* Do this: Can you copy all of the lines below word for word, with nothing changed?

* Provided material:
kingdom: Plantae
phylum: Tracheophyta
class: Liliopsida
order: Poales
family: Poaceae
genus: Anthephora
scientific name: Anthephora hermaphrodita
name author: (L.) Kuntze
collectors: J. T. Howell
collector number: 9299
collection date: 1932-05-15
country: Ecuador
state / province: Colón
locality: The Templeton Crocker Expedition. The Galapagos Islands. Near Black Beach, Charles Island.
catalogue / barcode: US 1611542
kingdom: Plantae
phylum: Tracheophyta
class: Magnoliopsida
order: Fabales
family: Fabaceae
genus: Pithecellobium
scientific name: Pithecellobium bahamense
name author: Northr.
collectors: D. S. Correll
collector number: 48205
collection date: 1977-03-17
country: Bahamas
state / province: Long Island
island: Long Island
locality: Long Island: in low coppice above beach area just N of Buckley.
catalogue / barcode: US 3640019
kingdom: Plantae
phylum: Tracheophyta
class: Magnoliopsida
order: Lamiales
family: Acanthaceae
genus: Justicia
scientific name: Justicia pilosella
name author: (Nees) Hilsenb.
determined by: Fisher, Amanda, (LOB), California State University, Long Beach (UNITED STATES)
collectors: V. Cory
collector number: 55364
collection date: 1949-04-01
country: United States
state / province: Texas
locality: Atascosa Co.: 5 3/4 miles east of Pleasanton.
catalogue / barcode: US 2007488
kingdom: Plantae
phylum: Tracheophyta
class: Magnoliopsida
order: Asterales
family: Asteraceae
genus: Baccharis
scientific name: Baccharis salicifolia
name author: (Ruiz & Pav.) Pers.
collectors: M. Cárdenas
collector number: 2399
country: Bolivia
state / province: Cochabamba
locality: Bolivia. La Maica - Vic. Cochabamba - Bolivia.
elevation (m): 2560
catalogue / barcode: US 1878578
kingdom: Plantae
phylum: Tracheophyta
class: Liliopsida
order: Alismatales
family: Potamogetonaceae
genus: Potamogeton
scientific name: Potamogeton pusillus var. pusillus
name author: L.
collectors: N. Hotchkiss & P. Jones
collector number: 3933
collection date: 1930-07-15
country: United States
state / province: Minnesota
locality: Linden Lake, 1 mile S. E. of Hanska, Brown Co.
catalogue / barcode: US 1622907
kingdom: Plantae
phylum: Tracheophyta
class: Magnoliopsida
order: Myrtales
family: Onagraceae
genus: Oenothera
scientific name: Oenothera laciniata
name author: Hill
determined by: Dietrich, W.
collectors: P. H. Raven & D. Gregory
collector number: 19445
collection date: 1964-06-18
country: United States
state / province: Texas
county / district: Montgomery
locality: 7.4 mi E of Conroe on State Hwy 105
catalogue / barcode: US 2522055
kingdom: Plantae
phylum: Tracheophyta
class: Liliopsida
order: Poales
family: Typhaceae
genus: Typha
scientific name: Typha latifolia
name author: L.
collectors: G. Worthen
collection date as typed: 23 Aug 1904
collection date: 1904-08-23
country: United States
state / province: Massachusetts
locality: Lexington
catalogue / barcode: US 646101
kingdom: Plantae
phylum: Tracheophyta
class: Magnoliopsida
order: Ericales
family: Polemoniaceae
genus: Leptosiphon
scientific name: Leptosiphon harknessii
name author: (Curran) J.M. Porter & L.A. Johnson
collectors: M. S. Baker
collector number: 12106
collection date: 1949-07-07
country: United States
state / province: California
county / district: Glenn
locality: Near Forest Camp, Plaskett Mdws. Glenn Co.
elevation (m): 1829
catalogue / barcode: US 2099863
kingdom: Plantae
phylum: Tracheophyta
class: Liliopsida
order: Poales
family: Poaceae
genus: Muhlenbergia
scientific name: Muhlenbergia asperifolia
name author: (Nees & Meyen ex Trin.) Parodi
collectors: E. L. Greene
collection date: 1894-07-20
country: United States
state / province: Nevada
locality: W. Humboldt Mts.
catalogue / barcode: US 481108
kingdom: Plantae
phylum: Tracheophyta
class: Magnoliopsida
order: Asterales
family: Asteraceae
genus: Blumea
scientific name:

* Solution:
kingdom: Plantae
phylum: Tracheophyta
class: Liliopsida
order: Poales
family: Poaceae
genus: Anthephora
scientific name: Anthephora hermaphrodita
name author: (L.) Kuntze
collectors: J. T. Howell
collector number: 9299
collection date: 1932-05-15
country: Ecuador
state / province: Colón
locality: The Templeton Crocker Expedition. The Galapagos Islands. Near Black Beach, Charles Island.
catalogue / barcode: US 1611542
kingdom: Plantae
phylum: Tracheophyta
class: Magnoliopsida
order: Fabales
family: Fabaceae
genus: Pithecellobium
scientific name: Pithecellobium bahamense
name author: Northr.
collectors: D. S. Correll
collector number: 48205
collection date: 1977-03-17
country: Bahamas
state / province: Long Island
island: Long Island
locality: Long Island: in low coppice above beach area just N of Buckley.
catalogue / barcode: US 3640019
kingdom: Plantae
phylum: Tracheophyta
class: Magnoliopsida
order: Lamiales
family: Acanthaceae
genus: Justicia
scientific name: Justicia pilosella
name author: (Nees) Hilsenb.
determined by: Fisher, Amanda, (LOB), California State University, Long Beach (UNITED STATES)
collectors: V. Cory
collector number: 55364
collection date: 1949-04-01
country: United States
state / province: Texas
locality: Atascosa Co.: 5 3/4 miles east of Pleasanton.
catalogue / barcode: US 2007488
kingdom: Plantae
phylum: Tracheophyta
class: Magnoliopsida
order: Asterales
family: Asteraceae
genus: Baccharis
scientific name: Baccharis salicifolia
name author: (Ruiz & Pav.) Pers.
collectors: M. Cárdenas
collector number: 2399
country: Bolivia
state / province: Cochabamba
locality: Bolivia. La Maica - Vic. Cochabamba - Bolivia.
elevation (m): 2560
catalogue / barcode: US 1878578
kingdom: Plantae
phylum: Tracheophyta
class: Liliopsida
order: Alismatales
family: Potamogetonaceae
genus: Potamogeton
scientific name: Potamogeton pusillus var. pusillus
name author: L.
collectors: N. Hotchkiss & P. Jones
collector number: 3933
collection date: 1930-07-15
country: United States
state / province: Minnesota
locality: Linden Lake, 1 mile S. E. of Hanska, Brown Co.
catalogue / barcode: US 1622907
kingdom: Plantae
phylum: Tracheophyta
class: Magnoliopsida
order: Myrtales
family: Onagraceae
genus: Oenothera
scientific name: Oenothera laciniata
name author: Hill
determined by: Dietrich, W.
collectors: P. H. Raven & D. Gregory
collector number: 19445
collection date: 1964-06-18
country: United States
state / province: Texas
county / district: Montgomery
locality: 7.4 mi E of Conroe on State Hwy 105
catalogue / barcode: US 2522055
kingdom: Plantae
phylum: Tracheophyta
class: Liliopsida
order: Poales
family: Typhaceae
genus: Typha
scientific name: Typha latifolia
name author: L.
collectors: G. Worthen
collection date as typed: 23 Aug 1904
collection date: 1904-08-23
country: United States
state / province: Massachusetts
locality: Lexington
catalogue / barcode: US 646101
kingdom: Plantae
phylum: Tracheophyta
class: Magnoliopsida
order: Ericales
family: Polemoniaceae
genus: Leptosiphon
scientific name: Leptosiphon harknessii
name author: (Curran) J.M. Porter & L.A. Johnson
collectors: M. S. Baker
collector number: 12106
collection date: 1949-07-07
country: United States
state / province: California
county / district: Glenn
locality: Near Forest Camp, Plaskett Mdws. Glenn Co.
elevation (m): 1829
catalogue / barcode: US 2099863
kingdom: Plantae
phylum: Tracheophyta
class: Liliopsida
order: Poales
family: Poaceae
genus: Muhlenbergia
scientific name: Muhlenbergia asperifolia
name author: (Nees & Meyen ex Trin.) Parodi
collectors: E. L. Greene
collection date: 1894-07-20
country: United States
state / province: Nevada
locality: W. Humboldt Mts.
catalogue / barcode: US 481108
kingdom: Plantae
phylum: Tracheophyta
class: Magnoliopsida
order: Asterales
family: Asteraceae
genus: Blumea
scientific name:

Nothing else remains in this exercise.